A concentração reuniu 22 pessoas e terminou com uma delegação de dois representantes da associação a ser recebida por assessoras da presidência da Câmara Municipal do Seixal
Duas dezenas de pessoas protestaram hoje junto à Câmara Municipal do Seixal contra a possibilidade de urbanização da Zona Especial de Conservação (ZEC) Fernão Ferro/Lagoa de Albufeira, alertando para os “impactos na biodiversidade e na recarga dos aquíferos”.
A concentração, promovida pela Associação Ambiental Seixal Verde, reuniu 22 pessoas e terminou com uma delegação de dois representantes da associação a ser recebida por assessoras da presidência da Câmara Municipal do Seixal.
Em declarações à Lusa, Pedro Pericão, da Associação Seixal Verde, explicou que os manifestantes contestam a possibilidade de construção numa área classificada como Zona Especial de Conservação e que está integrada na Rede Natura 2000, defendendo que o “município deve privilegiar a preservação do espaço natural”.
“A nossa manifestação é para que a Câmara Municipal abdique dessa vontade de apoiar esta grande empresa de construção, Alves Ribeiro, a construir numa zona natural e importante em termos de património natural e de biodiversidade”, afirmou.
O dirigente da associação Seixal Verde advertiu ainda que o projeto em causa poderá ter um impacto direto sobre uma zona de cerca de 300 hectares de terreno, não obstante também estar prevista a preservação de uma área envolvente que poderá atingir cerca de 400 hectares.
A associação considera, no entanto, que a urbanização daquele território compromete a continuidade ecológica e defende que toda a área deve permanecer protegida.
Além das consequências para os habitats e para a biodiversidade, os manifestantes apontam também “riscos para a disponibilidade de água subterrânea”, considerando que a “impermeabilização dos solos pode reduzir a capacidade de recarga do aquífero, que abastece os concelhos de Almada e do Seixal”.
Segundo afirma Pedro Pericão, dados da Agência Portuguesa do Ambiente (APA) revelam que os “níveis do aquífero permanecem baixos apesar da precipitação registada no último inverno”.
Após a concentração, uma delegação constituída por Pedro Pericão e pelo presidente da Mesa da Assembleia Geral da associação, César Gomes, foi recebida por duas assessoras da presidência da autarquia.
Segundo o representante da associação, as assessoras da presidência do município salientaram o facto de o processo ainda ter de percorrer várias fases e ser apreciado por diferentes entidades, designadamente pelo Instituto da Conservação da Natureza e das Florestas (ICNF) e a Comissão de Coordenação e Desenvolvimento Regional de Lisboa e Vale do Tejo (CCDR-LVT) e de a área urbanizável poder vir a ser inferior aos cerca de 300 hectares referidos pelos contestatários.
Pedro Pericão adiantou ainda que a associação considera que, independentemente da dimensão final do projeto, a classificação da área na Rede Natura 2000 deve determinar a prioridade da conservação.
“Não interessa se são mil construções, 100 construções ou 10 construções.

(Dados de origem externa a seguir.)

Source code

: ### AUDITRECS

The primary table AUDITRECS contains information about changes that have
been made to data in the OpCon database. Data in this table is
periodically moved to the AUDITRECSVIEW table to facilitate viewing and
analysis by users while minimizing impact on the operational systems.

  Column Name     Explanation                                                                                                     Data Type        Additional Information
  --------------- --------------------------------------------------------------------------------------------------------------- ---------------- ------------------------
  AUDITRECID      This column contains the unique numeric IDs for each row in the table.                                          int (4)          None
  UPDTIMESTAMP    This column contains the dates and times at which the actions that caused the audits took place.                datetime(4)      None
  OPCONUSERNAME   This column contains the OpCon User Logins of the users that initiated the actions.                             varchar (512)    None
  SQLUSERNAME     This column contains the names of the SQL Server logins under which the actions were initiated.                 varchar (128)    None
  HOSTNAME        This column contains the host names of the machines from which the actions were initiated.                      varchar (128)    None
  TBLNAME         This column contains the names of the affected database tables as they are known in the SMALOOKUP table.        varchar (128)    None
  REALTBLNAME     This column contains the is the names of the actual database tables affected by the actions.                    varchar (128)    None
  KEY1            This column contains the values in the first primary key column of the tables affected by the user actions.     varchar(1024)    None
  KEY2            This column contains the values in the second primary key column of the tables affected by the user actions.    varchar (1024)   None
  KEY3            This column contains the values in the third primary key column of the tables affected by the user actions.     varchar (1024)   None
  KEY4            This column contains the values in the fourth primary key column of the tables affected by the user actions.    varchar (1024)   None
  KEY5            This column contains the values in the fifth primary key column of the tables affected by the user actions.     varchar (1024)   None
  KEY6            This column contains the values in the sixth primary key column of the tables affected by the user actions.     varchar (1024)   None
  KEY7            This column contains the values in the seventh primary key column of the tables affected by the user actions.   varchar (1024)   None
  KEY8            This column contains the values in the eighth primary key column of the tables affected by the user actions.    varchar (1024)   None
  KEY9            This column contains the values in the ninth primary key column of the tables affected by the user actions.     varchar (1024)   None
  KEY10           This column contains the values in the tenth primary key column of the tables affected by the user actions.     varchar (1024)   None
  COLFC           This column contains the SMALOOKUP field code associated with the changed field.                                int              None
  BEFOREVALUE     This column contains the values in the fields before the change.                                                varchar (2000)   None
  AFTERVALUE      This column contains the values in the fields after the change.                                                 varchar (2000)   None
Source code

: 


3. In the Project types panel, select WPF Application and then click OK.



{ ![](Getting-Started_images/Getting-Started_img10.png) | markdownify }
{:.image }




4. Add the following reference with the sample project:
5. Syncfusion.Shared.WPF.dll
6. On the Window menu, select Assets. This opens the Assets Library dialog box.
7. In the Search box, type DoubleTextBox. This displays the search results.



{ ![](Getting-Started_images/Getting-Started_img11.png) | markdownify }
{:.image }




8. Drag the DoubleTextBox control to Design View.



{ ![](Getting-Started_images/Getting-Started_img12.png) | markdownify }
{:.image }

Nada devia ser construído aqui. Isto é Zona Especial de Conservação”, afirmou Pedro Pericão, lembrando que existem outras áreas já classificadas como urbanas no concelho que podem dar reposta à procura de construção, sem necessidade de ocupar terrenos abrangidos pelo regime de conservação.
Criada em março de 2025, a Associação Ambiental Seixal Verde tem como um dos principais objetivos impedir a urbanização daquela área e defende, a prazo, a criação de um parque natural que permita conciliar a conservação da biodiversidade com a utilização pública do espaço.
A agência Lusa tentou ouvir a Câmara Municipal do Seixal mas não foi possível em tempo oportuno.